INF-Retriever-v1-1.5B

Property	Value
Parameter Count	1.5B
Embedding Dimension	1536
Max Input Length	32,768 tokens
Languages	Chinese & English (+ effective in other languages)
Model URL	https://huggingface.co/infly/inf-retriever-v1-1.5b

What is INF-Retriever-v1-1.5B?

INF-Retriever-v1-1.5B is a state-of-the-art lightweight dense retrieval model specifically designed for bilingual information retrieval. Built on the gte-Qwen2-1.5B-instruct architecture, it has been fine-tuned to excel in both Chinese and English retrieval tasks. As of February 2025, it holds the top position on the AIR-Bench leaderboard for models under 7B parameters.

Implementation Details

The model utilizes a sophisticated architecture optimized for retrieval tasks, featuring a 1536-dimensional embedding space and supporting very long context windows up to 32,768 tokens. It can be easily implemented using either Sentence Transformers or the Hugging Face Transformers library, making it accessible for various deployment scenarios.
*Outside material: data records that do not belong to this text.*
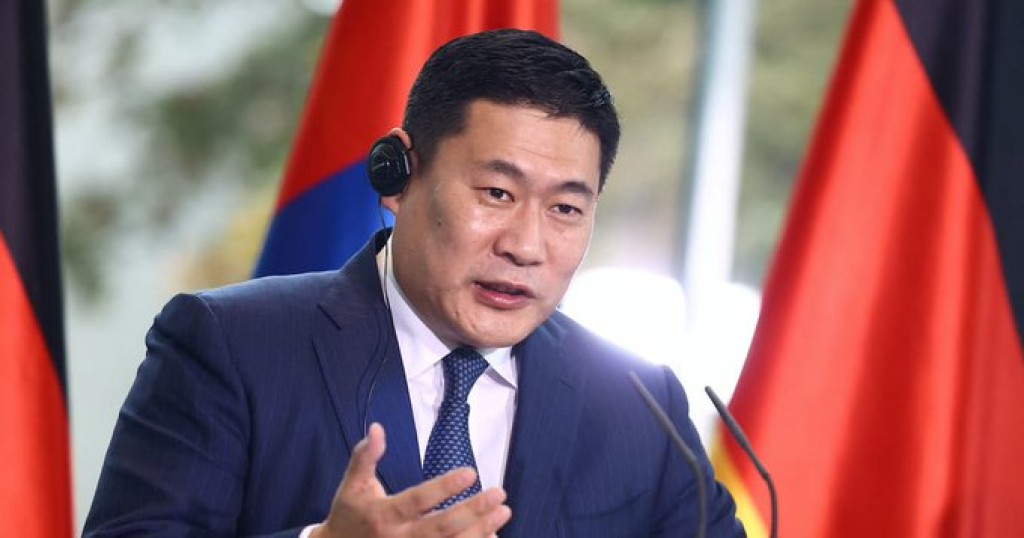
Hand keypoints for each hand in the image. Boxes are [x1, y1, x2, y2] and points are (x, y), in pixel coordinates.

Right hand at [312, 423, 511, 536]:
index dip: (444, 487)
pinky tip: (492, 535)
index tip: (470, 472)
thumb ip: (365, 456)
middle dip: (473, 511)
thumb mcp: (352, 484)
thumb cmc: (350, 514)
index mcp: (383, 514)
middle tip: (499, 494)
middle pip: (441, 527)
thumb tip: (377, 428)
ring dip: (480, 530)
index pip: (418, 500)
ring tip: (503, 512)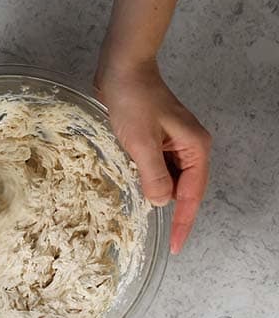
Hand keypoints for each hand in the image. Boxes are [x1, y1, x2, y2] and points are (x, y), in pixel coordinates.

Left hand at [96, 57, 210, 253]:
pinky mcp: (158, 142)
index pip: (192, 194)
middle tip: (162, 240)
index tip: (176, 246)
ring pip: (170, 182)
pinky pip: (157, 171)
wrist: (122, 71)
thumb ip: (153, 174)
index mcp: (195, 148)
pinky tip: (136, 191)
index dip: (184, 222)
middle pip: (185, 191)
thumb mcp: (141, 142)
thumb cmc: (133, 101)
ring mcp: (174, 145)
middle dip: (173, 213)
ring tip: (143, 218)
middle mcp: (190, 148)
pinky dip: (148, 182)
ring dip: (157, 196)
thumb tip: (161, 203)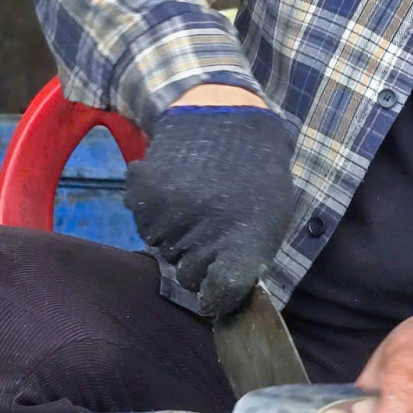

Achieves superior performance in heterogeneous information retrieval across multiple domains
Supports efficient processing of both Chinese and English content with state-of-the-art accuracy
Demonstrates strong zero-shot capabilities in other languages despite being trained primarily on Chinese and English
Optimized for both accuracy and computational efficiency

Core Capabilities

Bilingual Excellence: Top-tier performance in both Chinese and English retrieval tasks
Domain Versatility: Effective across various domains including healthcare, law, finance, and academic content
Long-Context Processing: Handles up to 32K tokens, suitable for lengthy documents
High-Dimensional Embeddings: 1536D embedding space for rich semantic representation

Frequently Asked Questions

Q: What makes this model unique?

Its standout feature is achieving state-of-the-art performance in bilingual retrieval while maintaining a relatively small parameter count of 1.5B, making it both efficient and powerful. It ranks #1 on AIR-Bench for models under 7B parameters.

Q: What are the recommended use cases?

The model excels in cross-lingual information retrieval, document search, semantic similarity matching, and content recommendation systems. It's particularly effective for applications requiring bilingual capability in Chinese and English, though it performs well in other languages too.